- **Problem to work on**:
Using the passage on Will Rogers and Ronald Reagan, answer yes or no for whether each statement agrees with it, and quote the deciding words: 1. Will Rogers was born in Illinois. 2. Reagan was elected president of the Screen Actors Guild in 1947. 3. Neither man won an Oscar.

- **Document passage**:
Like Will Rogers, Ronald Reagan rode. Both were proud to be called a “cowboy.” There was a quarter century difference in their ages. Will Rogers was born on an Oklahoma ranch in 1879 and Reagan was born in Illinois in 1911. At age 55, Will Rogers was killed in a 1935 air crash in Alaska. Ronald Reagan died at 93.

Intensely interested in politics, both boasted careers in radio, movies and public speaking. Will Rogers became a major newspaper columnist, author and stage actor.
Both men scored in cinema. Reagan debuted in “Love in on the Air” in 1937. Will Rogers, beginning in 1918, starred in 71 features. Neither actor won an Oscar.
Both were actively outspoken in collective bargaining for actors’ wages and working conditions. Rogers was more behind the scenes. Reagan in 1947 was elected president of the Screen Actors Guild.

- **Information given**:

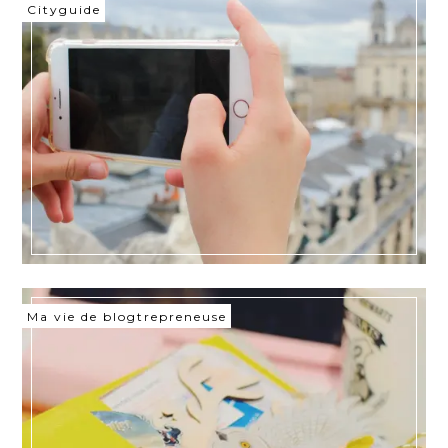
Cityguide
Ma vie de blogtrepreneuse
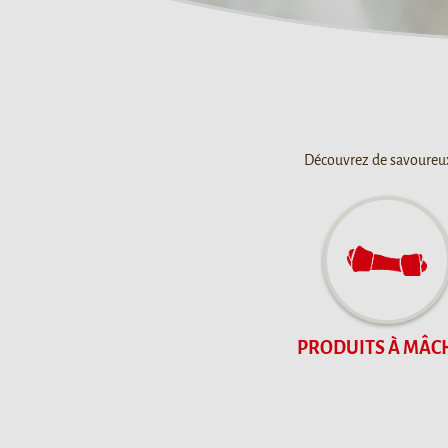
Découvrez de savoureux 
PRODUITS À MÂC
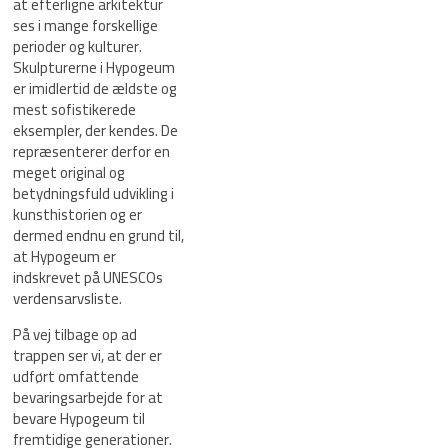
at efterligne arkitektur
ses i mange forskellige
perioder og kulturer.
Skulpturerne i Hypogeum
er imidlertid de ældste og
mest sofistikerede
eksempler, der kendes. De
repræsenterer derfor en
meget original og
betydningsfuld udvikling i
kunsthistorien og er
dermed endnu en grund til,
at Hypogeum er
indskrevet på UNESCOs
verdensarvsliste.
På vej tilbage op ad
trappen ser vi, at der er
udført omfattende
bevaringsarbejde for at
bevare Hypogeum til
fremtidige generationer.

- **Answer for the task**:
1. No: "Will Rogers was born on an Oklahoma ranch in 1879"
2. Yes: "Reagan in 1947 was elected president of the Screen Actors Guild."
3. Yes: "Neither actor won an Oscar."